When the toes constantly rub against each other, calluses can develop, causing discomfort and walking difficulty.
Some of the likely causes of bunions include:
- Ill-fitting footwear – wearing of shoes that don’t fit properly (too tight or too narrow) can force the toes into a position that’s unnatural.
- Inflammatory conditions – rheumatoid arthritis and neuromuscular conditions like polio can also predispose an individual to bunions.
- Heredity – some individuals are more prone to developing bunions due to their feet’s inherited structure and shape.
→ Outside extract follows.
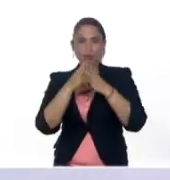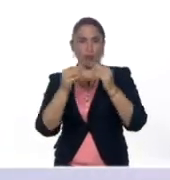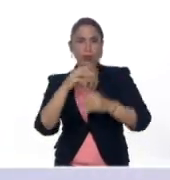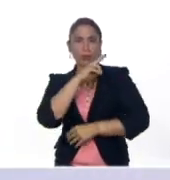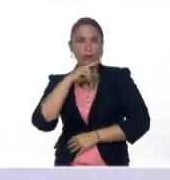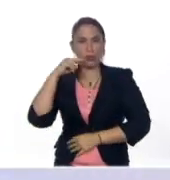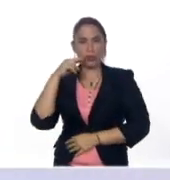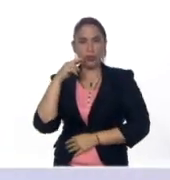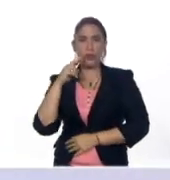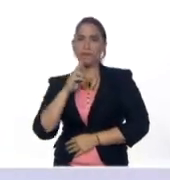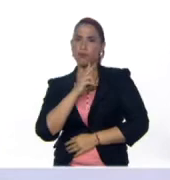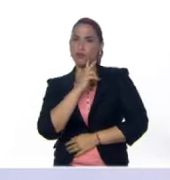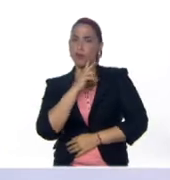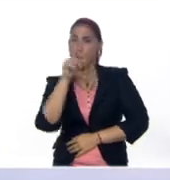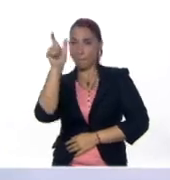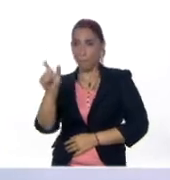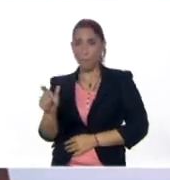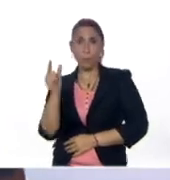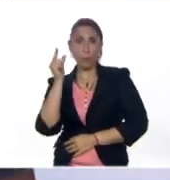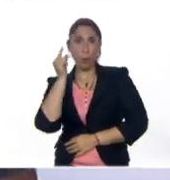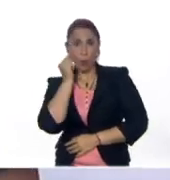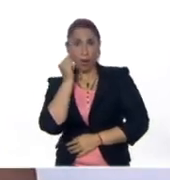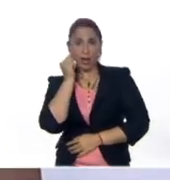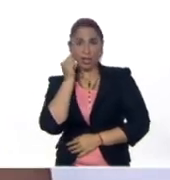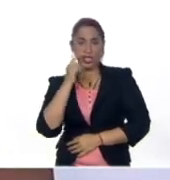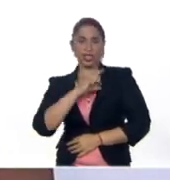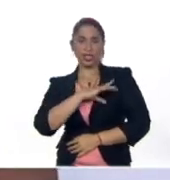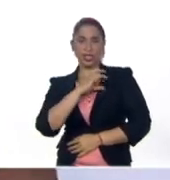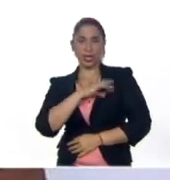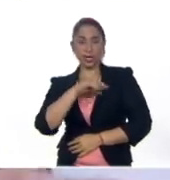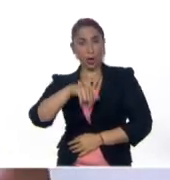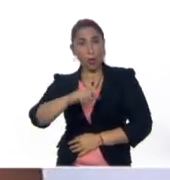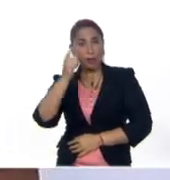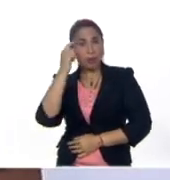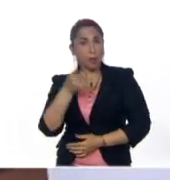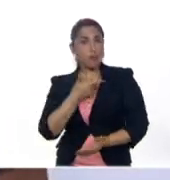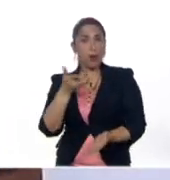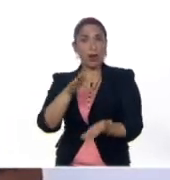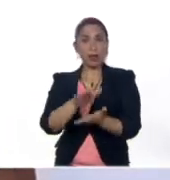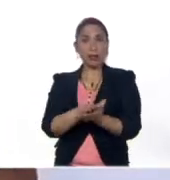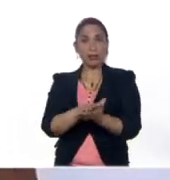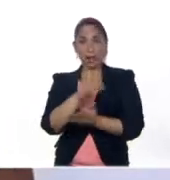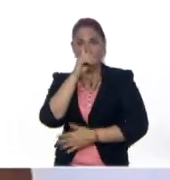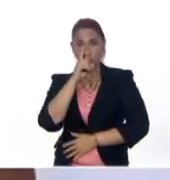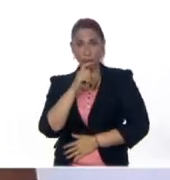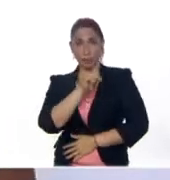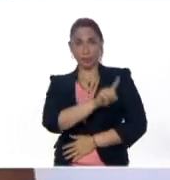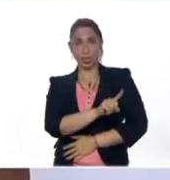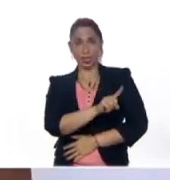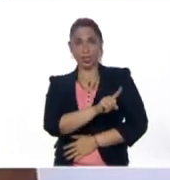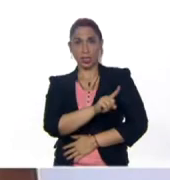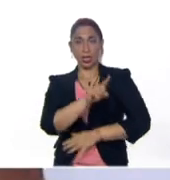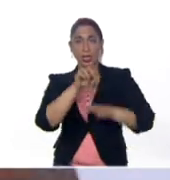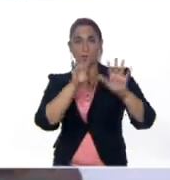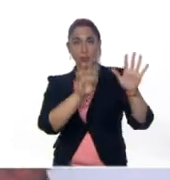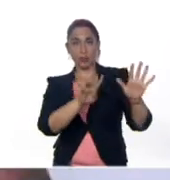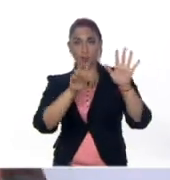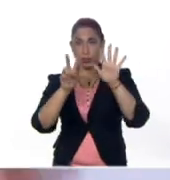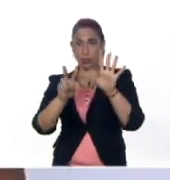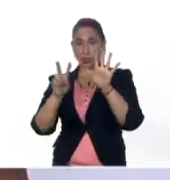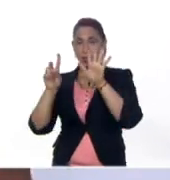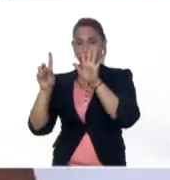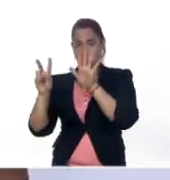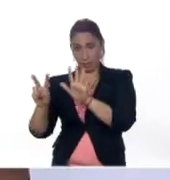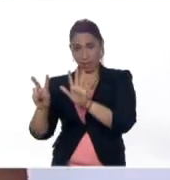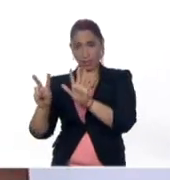Versos de Violeta Parra, artista chilena quien un día como hoy fallece en el año 1967 con solo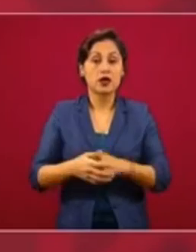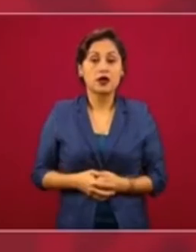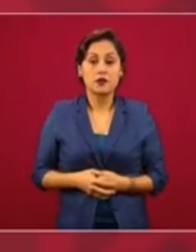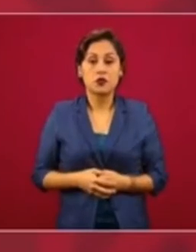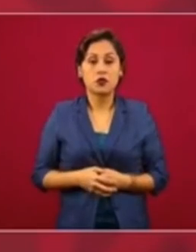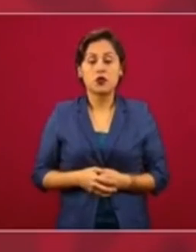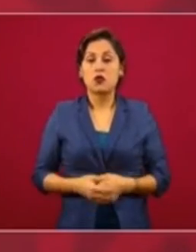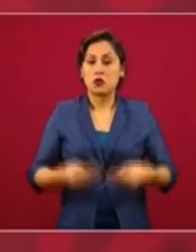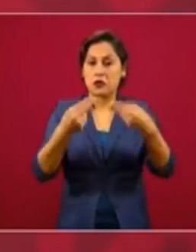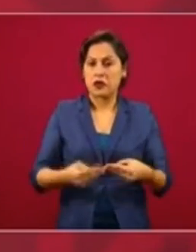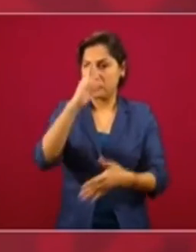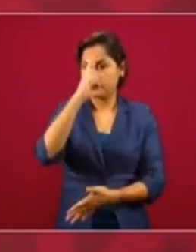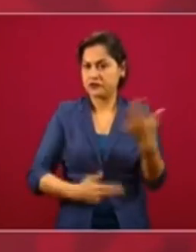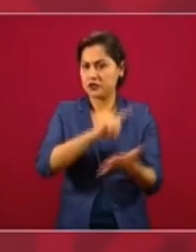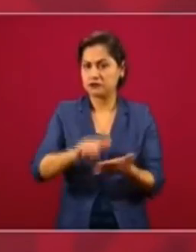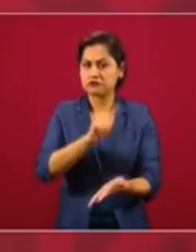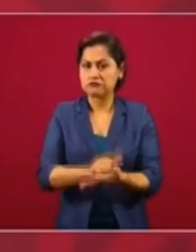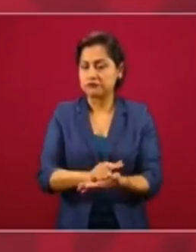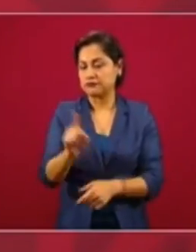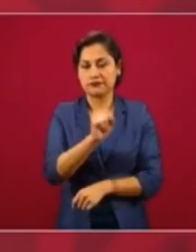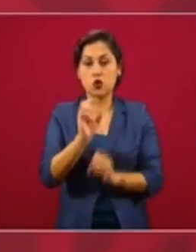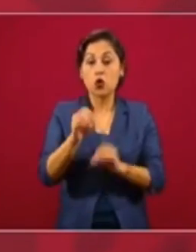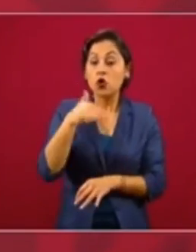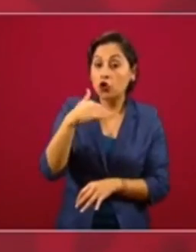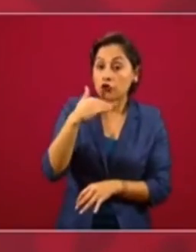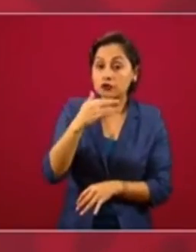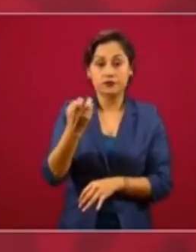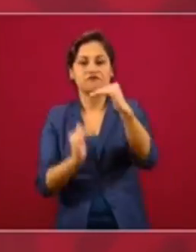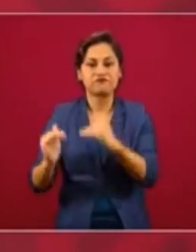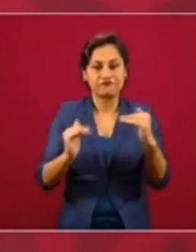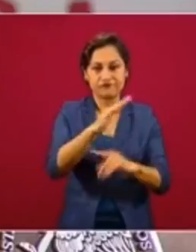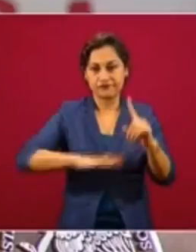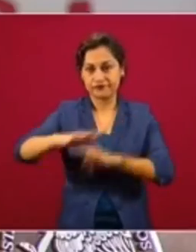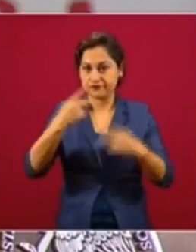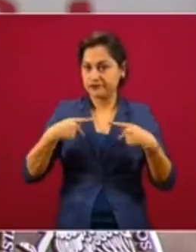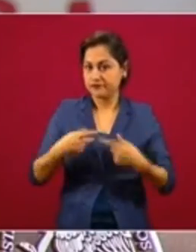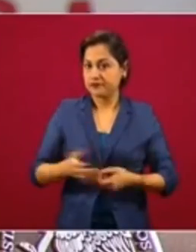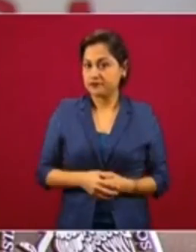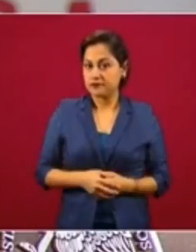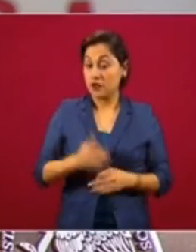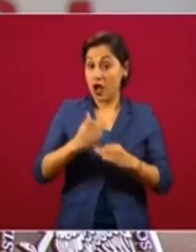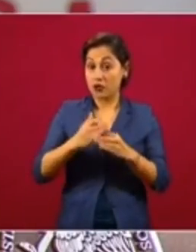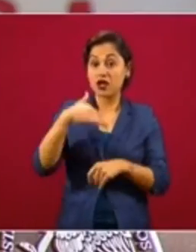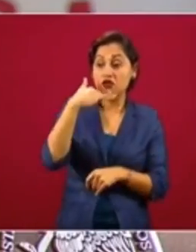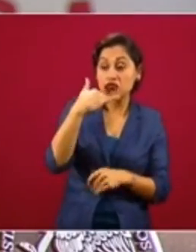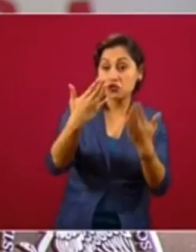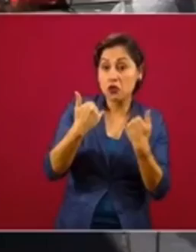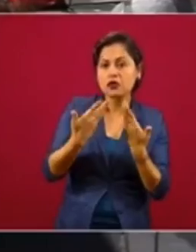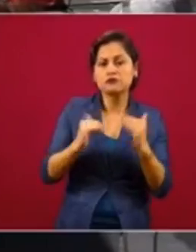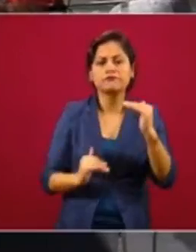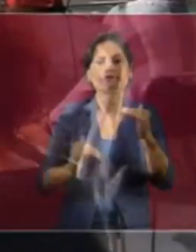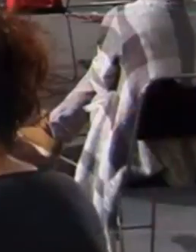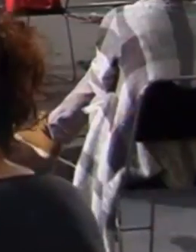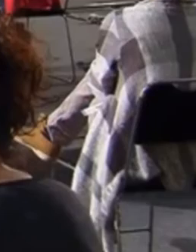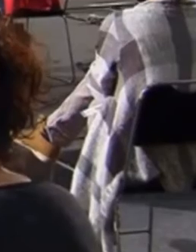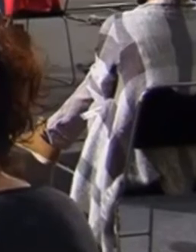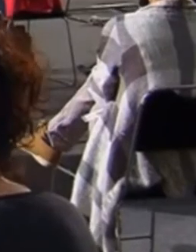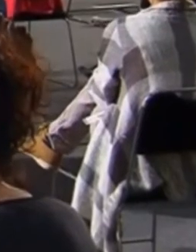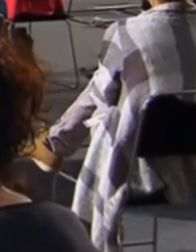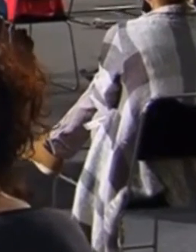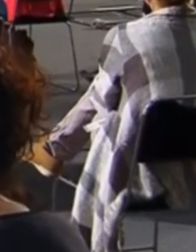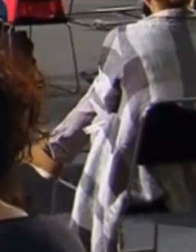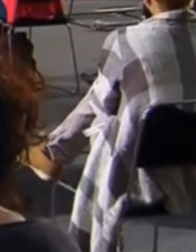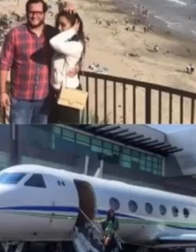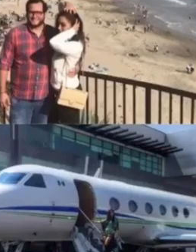ilícitos, que no se permita la corrupción, que es lo que produce la desigualdad. Si no hay corrupción, no va haber desigualdad y no va a haber esa acumulación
Aside from the noticeable bump on the inside of the foot, other typical symptoms of the condition include:
- Hardened skin
- Corn or callus (on the bump)
To diagnose the condition, physical examination and X-rays will be necessary.
Patient will be asked about their general health, medical history, and the symptoms they have experienced.
A thorough examination of the foot will also be conducted.
While the appearance of the feet and the symptoms can already help doctors diagnose the condition, in some cases, an X-ray will be ordered.
Since an X-ray can provide an image of the bone, it allows doctors to examine the toe’s alignment and check for any damage to the metatarsophalangeal (MTP) joint.
The X-ray can also help doctors gauge the severity of the bunion and identify ways on how best to correct the condition.
In majority of the cases, bunions are treated using noninvasive means.
However, while nonsurgical alternatives can help alleviate the pain and keep the condition from worsening, it cannot “reverse” it.
Noninvasive treatment options include:
- Padding – to help cushion the painful area, consider using protective “bunion-shield” pads.
- Orthotics and other devices – to help minimize the pressure on the bunion, wearing custom made or over-the-counter shoe inserts might be recommended. In some instances, wearing a splint at night may also be advised to help ease the pain.
- Icing – applying ice several times daily (20 minutes each time) has been known to help significantly reduce the swelling.
- Medications – nonsteroidal anti-inflammatory medications (NSAIDs) like naproxen and ibuprofen are prescribed to help minimize pain and swelling.
Surgery for bunions might be recommended if the condition does not respond to nonsurgical treatments and the patient experiences pain and walking difficulty.
Essentially, bunions surgery will realign the tendons, ligaments, nerves, and bones so correct position of the big toe is restored.
There are diverse surgical procedures available to treat the condition.
Some of the most common include:
- Osteotomy – the doctor will make small cuts in the bones in order to realign the joint.
- Arthrodesis – this procedure will entail removing the arthritic joint surfaces. Wires, screws, and plates will then be inserted to hold the surfaces together until the bone completely heals.
- Resection Arthroplasty – the procedure will involve removing the portion of the joint that is damaged. This type of surgery is often only recommended for elderly patients and those who have had unsuccessful bunion operations.